The Dos and Don'ts of Money Management When Buying a HomeBuying a home is a major financial decision and along with that decision comes some important financial management choices as well. While everyone’s situation is different and unique to them, there are some do's and dont’s that will help keep any homebuyer on the right track till closing. Let's take a look at what you should and shouldn't do financially when purchasing one of the many homes for sale in Champions Gate.

Don’t Apply for New Credit

Regardless of what the new credit account is for, it can (and likely will) negatively impact your credit score. A lower credit score can determine your interest rate and your eligibility for certain lending programs that could be very beneficial to you. In the worst case scenario you could be denied mortgage approval entirely if your credit score drops too low.

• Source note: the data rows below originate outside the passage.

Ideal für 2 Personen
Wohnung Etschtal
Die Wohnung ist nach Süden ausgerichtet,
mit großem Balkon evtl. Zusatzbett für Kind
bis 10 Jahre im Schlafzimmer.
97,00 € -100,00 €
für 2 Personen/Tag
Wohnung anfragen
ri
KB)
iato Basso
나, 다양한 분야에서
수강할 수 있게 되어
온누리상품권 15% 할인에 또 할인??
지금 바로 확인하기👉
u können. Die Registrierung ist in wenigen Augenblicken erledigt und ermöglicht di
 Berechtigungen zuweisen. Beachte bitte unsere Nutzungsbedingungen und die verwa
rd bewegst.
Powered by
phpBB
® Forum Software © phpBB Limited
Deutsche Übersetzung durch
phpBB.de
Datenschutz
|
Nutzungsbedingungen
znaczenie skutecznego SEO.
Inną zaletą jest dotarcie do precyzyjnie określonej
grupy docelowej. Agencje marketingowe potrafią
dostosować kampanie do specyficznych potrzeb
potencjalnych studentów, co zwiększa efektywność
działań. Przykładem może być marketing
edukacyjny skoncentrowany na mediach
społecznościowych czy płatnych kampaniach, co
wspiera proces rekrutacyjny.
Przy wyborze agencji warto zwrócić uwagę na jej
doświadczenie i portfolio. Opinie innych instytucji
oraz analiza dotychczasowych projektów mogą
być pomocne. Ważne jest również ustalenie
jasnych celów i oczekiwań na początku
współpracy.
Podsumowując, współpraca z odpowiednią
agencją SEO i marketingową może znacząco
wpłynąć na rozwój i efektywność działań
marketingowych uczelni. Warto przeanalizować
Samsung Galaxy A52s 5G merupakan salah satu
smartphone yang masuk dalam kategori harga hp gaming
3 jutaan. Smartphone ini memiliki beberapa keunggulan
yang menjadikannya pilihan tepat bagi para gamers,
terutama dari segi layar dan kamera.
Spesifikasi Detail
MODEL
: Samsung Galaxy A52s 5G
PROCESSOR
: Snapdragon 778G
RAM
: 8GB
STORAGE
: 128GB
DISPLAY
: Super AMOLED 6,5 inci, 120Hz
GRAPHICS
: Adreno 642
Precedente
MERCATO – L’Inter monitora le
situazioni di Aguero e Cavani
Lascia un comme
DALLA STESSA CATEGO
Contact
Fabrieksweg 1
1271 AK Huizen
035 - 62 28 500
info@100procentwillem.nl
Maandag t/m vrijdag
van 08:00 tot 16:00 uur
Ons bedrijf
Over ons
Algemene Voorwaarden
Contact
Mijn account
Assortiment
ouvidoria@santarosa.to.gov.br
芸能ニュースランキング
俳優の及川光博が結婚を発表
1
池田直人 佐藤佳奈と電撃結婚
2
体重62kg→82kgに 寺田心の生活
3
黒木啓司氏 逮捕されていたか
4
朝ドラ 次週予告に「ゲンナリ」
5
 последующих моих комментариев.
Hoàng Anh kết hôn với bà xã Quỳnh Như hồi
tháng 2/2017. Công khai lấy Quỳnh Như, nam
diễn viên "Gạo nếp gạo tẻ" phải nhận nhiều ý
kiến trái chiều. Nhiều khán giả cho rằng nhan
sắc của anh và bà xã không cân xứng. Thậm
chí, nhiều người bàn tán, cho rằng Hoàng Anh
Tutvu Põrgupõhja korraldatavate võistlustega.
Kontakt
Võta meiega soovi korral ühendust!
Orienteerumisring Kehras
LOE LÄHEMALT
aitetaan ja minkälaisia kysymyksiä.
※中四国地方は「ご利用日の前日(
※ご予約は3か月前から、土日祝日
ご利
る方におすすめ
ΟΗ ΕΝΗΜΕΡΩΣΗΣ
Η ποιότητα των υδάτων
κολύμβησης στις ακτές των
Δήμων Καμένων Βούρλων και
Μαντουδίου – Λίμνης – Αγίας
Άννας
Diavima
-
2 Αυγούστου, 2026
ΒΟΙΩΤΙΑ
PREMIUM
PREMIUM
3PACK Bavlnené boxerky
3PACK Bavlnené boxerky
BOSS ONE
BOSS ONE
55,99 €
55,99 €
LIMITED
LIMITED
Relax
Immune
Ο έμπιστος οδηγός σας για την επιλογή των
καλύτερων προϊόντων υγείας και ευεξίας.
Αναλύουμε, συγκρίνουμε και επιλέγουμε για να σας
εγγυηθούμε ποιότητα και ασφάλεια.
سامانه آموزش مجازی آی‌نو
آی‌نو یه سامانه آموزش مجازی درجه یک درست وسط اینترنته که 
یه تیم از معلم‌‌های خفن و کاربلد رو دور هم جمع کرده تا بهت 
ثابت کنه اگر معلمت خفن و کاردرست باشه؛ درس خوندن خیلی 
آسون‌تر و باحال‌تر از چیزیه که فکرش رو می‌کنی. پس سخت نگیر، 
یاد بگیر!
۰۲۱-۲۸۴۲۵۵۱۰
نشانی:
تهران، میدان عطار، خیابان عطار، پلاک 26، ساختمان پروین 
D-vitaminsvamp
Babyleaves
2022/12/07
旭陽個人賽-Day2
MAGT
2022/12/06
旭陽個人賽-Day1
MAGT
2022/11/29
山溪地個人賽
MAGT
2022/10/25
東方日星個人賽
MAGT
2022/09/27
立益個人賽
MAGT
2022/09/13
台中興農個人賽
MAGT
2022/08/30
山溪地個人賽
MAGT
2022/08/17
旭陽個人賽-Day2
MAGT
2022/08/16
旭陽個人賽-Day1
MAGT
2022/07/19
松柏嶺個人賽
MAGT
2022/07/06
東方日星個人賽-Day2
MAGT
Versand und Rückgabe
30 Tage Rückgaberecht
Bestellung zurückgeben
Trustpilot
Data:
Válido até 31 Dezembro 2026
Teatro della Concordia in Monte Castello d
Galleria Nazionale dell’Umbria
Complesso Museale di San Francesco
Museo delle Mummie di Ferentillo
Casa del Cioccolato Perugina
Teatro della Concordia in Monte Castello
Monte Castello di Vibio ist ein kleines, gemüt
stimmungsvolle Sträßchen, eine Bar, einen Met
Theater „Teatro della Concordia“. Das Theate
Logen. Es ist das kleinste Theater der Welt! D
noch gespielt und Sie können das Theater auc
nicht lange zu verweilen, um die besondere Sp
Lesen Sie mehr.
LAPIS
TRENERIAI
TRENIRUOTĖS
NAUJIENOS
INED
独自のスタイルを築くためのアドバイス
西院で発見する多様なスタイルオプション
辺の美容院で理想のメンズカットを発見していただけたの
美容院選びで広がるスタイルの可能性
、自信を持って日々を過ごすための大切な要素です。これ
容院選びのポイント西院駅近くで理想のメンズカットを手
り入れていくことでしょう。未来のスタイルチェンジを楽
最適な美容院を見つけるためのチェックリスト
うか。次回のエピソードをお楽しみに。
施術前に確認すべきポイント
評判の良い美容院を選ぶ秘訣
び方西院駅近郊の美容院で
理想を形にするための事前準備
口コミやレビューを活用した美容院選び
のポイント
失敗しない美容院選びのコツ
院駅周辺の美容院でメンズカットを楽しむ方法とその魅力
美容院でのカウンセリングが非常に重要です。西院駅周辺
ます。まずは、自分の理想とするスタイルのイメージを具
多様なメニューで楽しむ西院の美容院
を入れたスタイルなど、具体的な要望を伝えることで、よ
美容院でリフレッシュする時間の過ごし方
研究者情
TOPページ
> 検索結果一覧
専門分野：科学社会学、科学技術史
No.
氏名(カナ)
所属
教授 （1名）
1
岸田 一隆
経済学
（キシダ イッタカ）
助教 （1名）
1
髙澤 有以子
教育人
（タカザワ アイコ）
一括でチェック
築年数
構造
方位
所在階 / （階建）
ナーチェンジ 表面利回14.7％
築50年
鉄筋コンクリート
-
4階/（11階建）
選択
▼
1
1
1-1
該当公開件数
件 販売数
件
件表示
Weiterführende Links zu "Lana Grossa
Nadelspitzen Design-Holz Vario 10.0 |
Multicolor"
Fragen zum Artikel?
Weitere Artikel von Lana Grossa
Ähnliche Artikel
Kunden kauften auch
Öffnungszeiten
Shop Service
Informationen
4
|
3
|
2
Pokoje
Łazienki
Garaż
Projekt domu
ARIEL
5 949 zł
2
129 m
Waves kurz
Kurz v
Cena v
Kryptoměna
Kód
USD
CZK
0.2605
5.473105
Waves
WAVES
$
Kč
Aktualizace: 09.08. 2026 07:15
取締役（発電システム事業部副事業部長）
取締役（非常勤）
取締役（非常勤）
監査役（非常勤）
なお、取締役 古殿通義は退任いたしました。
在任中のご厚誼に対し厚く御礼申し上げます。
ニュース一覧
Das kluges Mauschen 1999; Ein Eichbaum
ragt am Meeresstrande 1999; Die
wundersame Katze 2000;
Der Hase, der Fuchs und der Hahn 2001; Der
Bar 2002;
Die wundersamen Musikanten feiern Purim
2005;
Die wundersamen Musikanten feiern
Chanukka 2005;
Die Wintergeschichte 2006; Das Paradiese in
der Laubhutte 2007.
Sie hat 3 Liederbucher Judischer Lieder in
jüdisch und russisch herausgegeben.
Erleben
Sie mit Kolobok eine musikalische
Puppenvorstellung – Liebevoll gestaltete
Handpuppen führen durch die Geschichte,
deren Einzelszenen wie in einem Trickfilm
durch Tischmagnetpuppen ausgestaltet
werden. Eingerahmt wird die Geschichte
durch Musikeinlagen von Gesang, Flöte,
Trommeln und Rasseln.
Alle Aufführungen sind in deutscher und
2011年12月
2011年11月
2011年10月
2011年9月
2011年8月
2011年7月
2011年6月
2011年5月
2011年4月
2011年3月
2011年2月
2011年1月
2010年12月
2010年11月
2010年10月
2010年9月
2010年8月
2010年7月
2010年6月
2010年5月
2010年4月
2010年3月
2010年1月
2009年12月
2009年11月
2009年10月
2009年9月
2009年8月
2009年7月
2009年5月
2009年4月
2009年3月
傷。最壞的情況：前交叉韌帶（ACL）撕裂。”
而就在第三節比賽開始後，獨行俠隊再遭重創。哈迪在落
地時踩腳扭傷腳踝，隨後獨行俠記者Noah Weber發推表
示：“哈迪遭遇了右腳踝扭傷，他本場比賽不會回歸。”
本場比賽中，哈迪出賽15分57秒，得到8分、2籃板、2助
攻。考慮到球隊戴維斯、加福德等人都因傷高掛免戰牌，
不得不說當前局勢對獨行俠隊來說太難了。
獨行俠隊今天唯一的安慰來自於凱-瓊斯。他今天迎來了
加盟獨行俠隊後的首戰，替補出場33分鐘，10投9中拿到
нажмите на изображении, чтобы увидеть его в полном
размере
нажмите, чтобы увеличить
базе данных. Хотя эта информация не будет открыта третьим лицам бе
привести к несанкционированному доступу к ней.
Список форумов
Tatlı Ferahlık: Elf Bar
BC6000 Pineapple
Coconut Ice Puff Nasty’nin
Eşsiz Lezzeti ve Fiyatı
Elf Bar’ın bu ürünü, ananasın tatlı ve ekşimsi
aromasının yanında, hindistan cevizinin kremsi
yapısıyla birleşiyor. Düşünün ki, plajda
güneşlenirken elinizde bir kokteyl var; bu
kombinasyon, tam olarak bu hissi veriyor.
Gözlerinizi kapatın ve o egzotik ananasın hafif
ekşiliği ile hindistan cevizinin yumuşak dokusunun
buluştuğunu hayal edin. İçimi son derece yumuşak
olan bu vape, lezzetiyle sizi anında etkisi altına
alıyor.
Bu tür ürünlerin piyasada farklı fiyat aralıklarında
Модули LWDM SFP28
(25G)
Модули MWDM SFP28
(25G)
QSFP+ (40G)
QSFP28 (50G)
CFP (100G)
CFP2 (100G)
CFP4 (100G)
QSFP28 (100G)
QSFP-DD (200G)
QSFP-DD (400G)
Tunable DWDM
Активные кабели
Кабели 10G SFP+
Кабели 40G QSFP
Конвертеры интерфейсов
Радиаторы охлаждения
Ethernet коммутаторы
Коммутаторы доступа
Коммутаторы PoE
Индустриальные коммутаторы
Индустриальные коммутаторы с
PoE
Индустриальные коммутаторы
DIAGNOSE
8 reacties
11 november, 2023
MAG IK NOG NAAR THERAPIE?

Do Supply Your Lender With What They Need Quickly

The mortgage approval process is full of milestones and documentation that must be provided in order to hit those milestones. When your lender requests a document or specific information from you it is in your best interest to provide those items as soon as possible. This ensures there is maximum time to address any issues that could arise.

Don’t Deposit Cash into Your Bank Accounts Before Speaking with Your Bank or Lender

Lenders need to be able to show the source of your money, and cash can be difficult to track. Large deposits of cash into a bank account can raise red flags for your lending institution and can delay your home purchase if not tracked quickly. The best rule with cash deposits is when in doubt, speak with your lender first before depositing.

Do Keep Tabs On Your Credit Score

Nowadays it's much easier than it used to be to track your personal credit score. Many credit cards offer credit score tracking through their apps, and third party services are readily available if your credit card company doesn't offer such services. Keeping track of your credit score to ensure there are no fraudulent transactions or activity will ensure you are in the best situation when it comes time to finalize your loan.

Don’t Make Any Large Purchases Like a New Car or Furniture for Your New Home

While your beautiful new home may need beautiful new furniture to match, make sure to wait till after you settle on your home to make big purchases on your credit cards. Charging large amounts on your credit cards can lower your credit score and affect your debt-to-income ratio. Even if it's not on your credit card, large loan based purchases like a new car can have a similar effect that should be avoided.

Do Keep Your Current Accounts Open

Many buyers believe having less available credit makes them less risky and more likely to be approved, but this isn't the case. A major component of your score is your length and depth of credit history and your total usage of credit as a percentage of available credit. Closing credit accounts can put your home purchase in jeopardy and will make it more difficult to purchase a home in the future.

Don’t Co-Sign Other Loans for Anyone

While it may not seem like co-signing for someone else's loan should be that important in your purchase of a home, mortgage companies must look at your entire financial situation. Even if you won't be the one making the payments, co-signing on a loan creates an obligation that mortgage companies will look upon negatively. That obligation will affect your debt-to-income ratio and will make it more difficult to get a home loan while the co-signed loan is attached to you.

These do’s and don’t are well established ideas that act as guidelines for anyone buying a home. At the end of the day it's always a good idea to consult with your mortgage professional before making any big changes during your home buying transaction. Keep these tips in mind when purchasing a home and you will be well on your way to a smooth settlement.